_Selected text_
## start

Last summer, my good friend Alisyn Malek and I were both speaking at the Center for Automotive Research’s Management Briefing Seminar in Traverse City, MI. There we got to meet with Jennifer Byrne from Quesnay, who was also speaking at the conference. We were really excited to hear about how Quesnay was hosting “Female Founders in Mobility 2020”, an innovation competition specific to mobility, and catered towards female founders. When we offered our help to the founders, one of the major questions was around integrating with urban data and city APIs; how to prioritize it, access it, and integrate with it. Since we’ve both had experience tackling this challenge, Alisyn and I sat down to provide some tips for the founders.

If you’re a startup founder or an enterprise product owner, and your service offering relies on, or would benefit from integrating with city data, you know that it can be daunting, time-consuming, and frustrating.

Answering the following questions will provide food for thought on doing more with less, unlocking the potential of the resources you already have, and ignoring distractions.

Are you targeting the right audience and taking the Smallest Viable Market approach?

Different cities and citizens have different mindsets, and this combination can heavily impact who will find the most value from your offering.

1. Are you biased towards your own city, or have you identified the best market where your offering will gain traction?

We know it’s probably most convenient to focus on your home city, but it’s worthwhile asking if you’re catering to a problem that your citizens are already trying to solve, and that your solution is differentiated within the region.

2. Does your target city have stated goals toward solving problems in mobility, or specifically the problem-space you’re playing in?

To borrow an age-old sales analogy, you’d rather be selling Bibles than religion. You are likely to get more support and have better infrastructure for innovation and testing in cities where the need for solutions like yours has already been identified and stated publicly.

For example, Detroit and Arlington have stated goals on their city websites, and are more likely to partner with you than cities where the problem hasn’t yet been acknowledged.

3. Are you solving problems specific to the type of region that you’re catering to?

Growing cities tend to worry more about congestion, parking, throughput, passenger safety, and pedestrian and cyclist safety. Rural areas tend to worry more about serving transportation in a dispersed demand environment.

For example, CanGo is a great example of focusing on the need for security and safety in mobility in the Democratic Republic of Congo.

How willing are you to partner up and play nice?

## end

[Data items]
## start

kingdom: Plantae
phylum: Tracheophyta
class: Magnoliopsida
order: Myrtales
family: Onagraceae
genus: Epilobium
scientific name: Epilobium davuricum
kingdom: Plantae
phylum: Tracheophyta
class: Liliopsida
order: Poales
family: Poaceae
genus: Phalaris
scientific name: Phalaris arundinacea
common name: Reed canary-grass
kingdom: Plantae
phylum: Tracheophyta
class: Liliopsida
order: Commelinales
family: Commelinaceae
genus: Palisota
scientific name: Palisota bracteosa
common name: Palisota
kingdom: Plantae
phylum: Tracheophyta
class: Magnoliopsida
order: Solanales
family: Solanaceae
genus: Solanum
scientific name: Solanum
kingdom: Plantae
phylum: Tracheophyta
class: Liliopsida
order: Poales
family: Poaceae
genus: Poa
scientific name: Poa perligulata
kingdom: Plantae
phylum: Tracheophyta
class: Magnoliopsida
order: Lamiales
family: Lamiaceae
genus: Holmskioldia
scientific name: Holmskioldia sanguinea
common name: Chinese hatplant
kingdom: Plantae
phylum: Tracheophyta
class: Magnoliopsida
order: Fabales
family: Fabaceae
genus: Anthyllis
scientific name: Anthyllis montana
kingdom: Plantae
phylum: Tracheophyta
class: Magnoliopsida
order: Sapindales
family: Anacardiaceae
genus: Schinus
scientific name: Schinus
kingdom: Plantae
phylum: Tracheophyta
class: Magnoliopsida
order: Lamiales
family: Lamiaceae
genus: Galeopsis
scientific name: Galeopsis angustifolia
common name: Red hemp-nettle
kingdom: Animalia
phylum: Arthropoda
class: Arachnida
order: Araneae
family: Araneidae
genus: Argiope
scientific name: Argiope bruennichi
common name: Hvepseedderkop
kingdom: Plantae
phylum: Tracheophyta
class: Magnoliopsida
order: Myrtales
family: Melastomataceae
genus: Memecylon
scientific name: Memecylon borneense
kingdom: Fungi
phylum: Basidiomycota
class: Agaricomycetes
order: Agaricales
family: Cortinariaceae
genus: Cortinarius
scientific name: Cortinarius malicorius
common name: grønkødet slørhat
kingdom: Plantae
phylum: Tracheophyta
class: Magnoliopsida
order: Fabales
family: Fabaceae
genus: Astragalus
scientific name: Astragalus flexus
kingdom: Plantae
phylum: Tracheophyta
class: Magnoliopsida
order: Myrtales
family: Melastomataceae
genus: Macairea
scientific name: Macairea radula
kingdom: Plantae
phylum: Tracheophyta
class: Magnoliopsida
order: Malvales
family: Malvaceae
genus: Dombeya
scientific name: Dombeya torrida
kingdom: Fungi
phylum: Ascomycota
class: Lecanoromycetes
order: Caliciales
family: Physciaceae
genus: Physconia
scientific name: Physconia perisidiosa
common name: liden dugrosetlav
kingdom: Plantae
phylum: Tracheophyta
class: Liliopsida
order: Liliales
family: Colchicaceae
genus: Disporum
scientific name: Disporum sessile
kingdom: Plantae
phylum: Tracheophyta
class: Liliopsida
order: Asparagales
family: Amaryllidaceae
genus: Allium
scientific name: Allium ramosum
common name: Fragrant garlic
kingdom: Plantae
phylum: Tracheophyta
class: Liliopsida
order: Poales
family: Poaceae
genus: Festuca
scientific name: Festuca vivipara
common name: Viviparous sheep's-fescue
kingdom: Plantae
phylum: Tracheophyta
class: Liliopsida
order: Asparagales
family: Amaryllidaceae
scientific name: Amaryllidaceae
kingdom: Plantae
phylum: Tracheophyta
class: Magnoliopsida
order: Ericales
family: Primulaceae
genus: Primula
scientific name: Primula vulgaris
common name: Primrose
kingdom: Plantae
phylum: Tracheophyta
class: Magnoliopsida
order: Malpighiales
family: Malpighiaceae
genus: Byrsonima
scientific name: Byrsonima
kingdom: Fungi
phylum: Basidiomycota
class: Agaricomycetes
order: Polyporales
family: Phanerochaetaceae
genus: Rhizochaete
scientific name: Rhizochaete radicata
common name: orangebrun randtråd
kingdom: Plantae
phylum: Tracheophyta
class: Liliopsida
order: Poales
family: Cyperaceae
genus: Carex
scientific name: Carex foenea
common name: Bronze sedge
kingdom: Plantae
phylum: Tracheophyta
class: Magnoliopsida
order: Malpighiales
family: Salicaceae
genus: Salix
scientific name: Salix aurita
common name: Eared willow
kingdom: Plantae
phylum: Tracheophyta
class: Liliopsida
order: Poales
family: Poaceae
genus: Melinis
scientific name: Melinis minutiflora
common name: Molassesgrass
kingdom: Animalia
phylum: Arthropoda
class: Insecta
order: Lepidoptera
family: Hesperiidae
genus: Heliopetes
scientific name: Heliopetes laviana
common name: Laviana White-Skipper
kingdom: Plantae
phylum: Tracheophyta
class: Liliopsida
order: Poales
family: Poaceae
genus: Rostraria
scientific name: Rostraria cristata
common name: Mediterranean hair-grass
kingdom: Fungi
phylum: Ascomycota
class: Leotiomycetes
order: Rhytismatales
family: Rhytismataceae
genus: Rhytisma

## end

_What to work on_
a - Restate the stretch of the mobility article from "To borrow an" through "you’re catering to?", substituting "Pittsburgh" for "Arlington".
b - For each statement, answer yes or no according to the mobility article, and quote the words that decide it.
(i) The seminar where the writer met Jennifer Byrne took place in Traverse City, MI.
(ii) Rural areas tend to worry more about parking than about dispersed demand.
(iii) Jennifer Byrne was from Quesnay.
c - Answer these questions from the mobility article.
(i) What was the name of the innovation competition Quesnay was hosting?
(ii) Which two cities are said to have stated goals on their city websites?
(iii) In which country does CanGo focus on security and safety in mobility?

_Answers per task_
a -
To borrow an age-old sales analogy, you’d rather be selling Bibles than religion. You are likely to get more support and have better infrastructure for innovation and testing in cities where the need for solutions like yours has already been identified and stated publicly.

For example, Detroit and Pittsburgh have stated goals on their city websites, and are more likely to partner with you than cities where the problem hasn’t yet been acknowledged.

3. Are you solving problems specific to the type of region that you’re catering to?

b -
(i) Yes: "Management Briefing Seminar in Traverse City, MI"
(ii) No: "Rural areas tend to worry more about serving transportation in a dispersed demand environment."
(iii) Yes: "Jennifer Byrne from Quesnay"

c -
(i) Female Founders in Mobility 2020
(ii) Detroit and Arlington
(iii) The Democratic Republic of Congo